According to the report, approximately 6,000 of the card's initial accounts remain active, with an average monthly balance of under $1,400. Cardholders paid just over a half million dollars in finance charges during the year, contributing to an overall "community profit" of $197,326. However, company officials stated that the profit fell short of internal profitability targets, due to lower than expected adoption of paperless statements and a short-term uptick in charge-offs during the first quarter of 2013.

Barclaycard Ring's annual report represents the fulfillment of the bank's pledge to operate its new card with unprecedented transparency. Company representatives use posts to a member blog to solicit feedback on new product features and marketing initiatives. In the card's first year on the market, Barclaycard has delivered on promises such as:

  • An automated pre-qualification system that matches Barclaycard products to prospective applicants without requiring a credit report lookup.
  • An adjusted late fee policy that removed three extra payment days, while adding one late fee waiver per year.
  • An enhanced mobile app with a "quick view" of key account details.

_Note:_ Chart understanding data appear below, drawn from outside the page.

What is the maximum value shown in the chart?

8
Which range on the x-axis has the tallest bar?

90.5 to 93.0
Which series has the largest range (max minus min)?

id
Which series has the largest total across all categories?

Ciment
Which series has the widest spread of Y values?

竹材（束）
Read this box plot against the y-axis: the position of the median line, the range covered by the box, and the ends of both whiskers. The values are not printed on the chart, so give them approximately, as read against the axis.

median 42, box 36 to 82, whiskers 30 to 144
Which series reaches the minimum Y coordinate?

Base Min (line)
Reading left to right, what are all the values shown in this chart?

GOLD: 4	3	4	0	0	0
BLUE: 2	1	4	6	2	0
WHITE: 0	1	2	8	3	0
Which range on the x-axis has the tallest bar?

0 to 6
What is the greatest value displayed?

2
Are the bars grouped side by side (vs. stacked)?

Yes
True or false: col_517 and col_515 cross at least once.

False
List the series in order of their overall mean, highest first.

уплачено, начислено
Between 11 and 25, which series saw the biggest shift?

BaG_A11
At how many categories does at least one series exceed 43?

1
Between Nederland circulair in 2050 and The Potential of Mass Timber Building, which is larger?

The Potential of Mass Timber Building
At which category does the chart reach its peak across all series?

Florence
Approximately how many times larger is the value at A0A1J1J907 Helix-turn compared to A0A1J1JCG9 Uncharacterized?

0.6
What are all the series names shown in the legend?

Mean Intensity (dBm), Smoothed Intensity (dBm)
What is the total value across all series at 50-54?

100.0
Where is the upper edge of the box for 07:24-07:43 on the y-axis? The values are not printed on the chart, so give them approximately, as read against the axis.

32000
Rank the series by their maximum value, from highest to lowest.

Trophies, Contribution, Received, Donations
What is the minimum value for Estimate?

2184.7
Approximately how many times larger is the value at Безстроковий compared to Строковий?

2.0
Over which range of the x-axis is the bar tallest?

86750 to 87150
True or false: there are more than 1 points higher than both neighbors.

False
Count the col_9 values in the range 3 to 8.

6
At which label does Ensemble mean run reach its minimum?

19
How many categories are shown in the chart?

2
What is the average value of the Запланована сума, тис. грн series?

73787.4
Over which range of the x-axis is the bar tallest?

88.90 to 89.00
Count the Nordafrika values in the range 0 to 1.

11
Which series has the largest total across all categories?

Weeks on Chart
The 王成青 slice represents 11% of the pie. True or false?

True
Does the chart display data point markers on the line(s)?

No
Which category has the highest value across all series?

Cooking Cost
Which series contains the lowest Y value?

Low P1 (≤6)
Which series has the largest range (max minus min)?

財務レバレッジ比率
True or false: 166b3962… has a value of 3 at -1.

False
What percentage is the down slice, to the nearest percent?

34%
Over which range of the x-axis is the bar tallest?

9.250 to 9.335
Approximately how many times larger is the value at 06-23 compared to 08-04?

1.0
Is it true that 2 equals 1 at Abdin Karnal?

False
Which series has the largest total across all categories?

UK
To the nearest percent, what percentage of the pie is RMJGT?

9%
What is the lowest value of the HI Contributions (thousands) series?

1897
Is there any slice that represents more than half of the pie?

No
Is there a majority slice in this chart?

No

Modifications currently under member discussion include:

  • Inclusion of contactless RFID or embedded EMV chips. Although current Barclaycard Ring cards include the contactless chip, members have debated whether the community could save money by removing the chip in future cards. Likewise, a vocal group of users has championed including an embedded EMV chip to make transactions easier in Europe.

With one of the few no fee balance transfer deals on the market, Barclaycard has positioned Ring as a way for consumers to cash in on their existing rewards credit cards while taking advantage of a very low interest rate. Program managers have cautioned that the card's variable rate will rise with the Prime Rate as the economy improves, but that they intend to maintain a lower rate than most competitors.